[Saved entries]
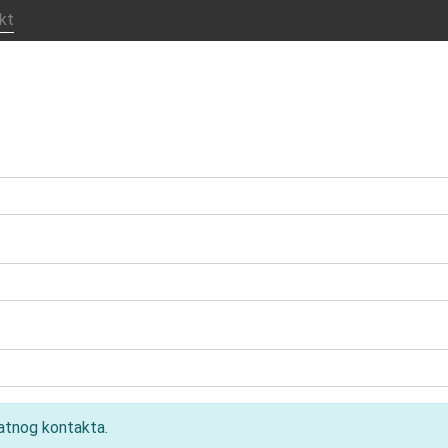
kt
atnog kontakta.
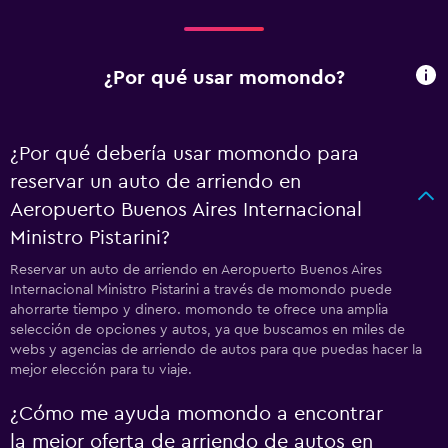
¿Por qué usar momondo?
¿Por qué debería usar momondo para
reservar un auto de arriendo en
Aeropuerto Buenos Aires Internacional
Ministro Pistarini?
Reservar un auto de arriendo en Aeropuerto Buenos Aires
Internacional Ministro Pistarini a través de momondo puede
ahorrarte tiempo y dinero. momondo te ofrece una amplia
selección de opciones y autos, ya que buscamos en miles de
webs y agencias de arriendo de autos para que puedas hacer la
mejor elección para tu viaje.
¿Cómo me ayuda momondo a encontrar
la mejor oferta de arriendo de autos en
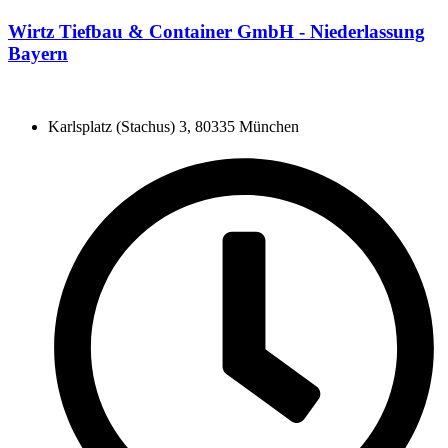
Wirtz Tiefbau & Container GmbH - Niederlassung
Bayern
Karlsplatz (Stachus) 3, 80335 München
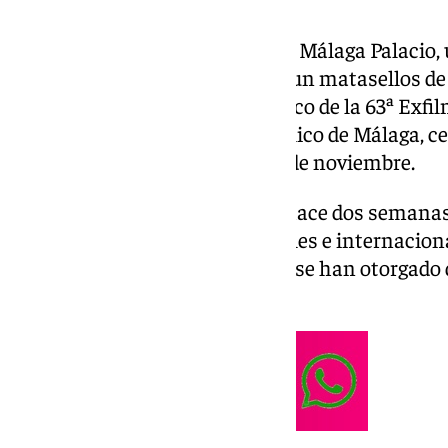
La imagen del AC Hotel Marriot Málaga Palacio,
la ciudad, ha sido plasmada en un matasellos d
puesto en circulación en el marco de la 63ª Exfilm
organizada por el Círculo Filatélico de Málaga, c
mismo hotel, entre el 14 y el 16 de noviembre.
Durante la muestra celebrada hace dos semanas 
con varias colecciones nacionales e internaciona
material filatélico y catálogos y se han otorgado
participantes.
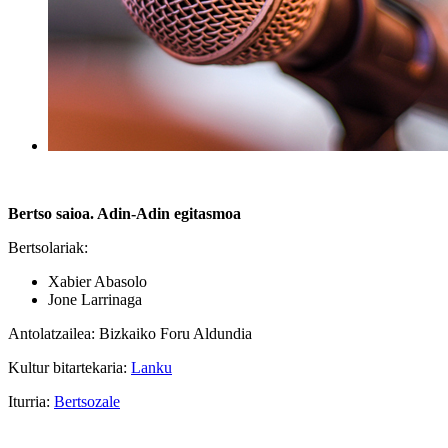
Bertso saioa. Adin-Adin egitasmoa
Bertsolariak:
Xabier Abasolo
Jone Larrinaga
Antolatzailea: Bizkaiko Foru Aldundia
Kultur bitartekaria:
Lanku
Iturria:
Bertsozale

#### Written task
Begin at the first line of the entries and stop after the line holding "Internacional Ministro Pistarini"; repeat those lines exactly, but not the pictures.

#### Solution for this problem
kt
atnog kontakta.
¿Por qué usar momondo?
¿Por qué debería usar momondo para
reservar un auto de arriendo en
Aeropuerto Buenos Aires Internacional
Ministro Pistarini?
Reservar un auto de arriendo en Aeropuerto Buenos Aires
Internacional Ministro Pistarini a través de momondo puede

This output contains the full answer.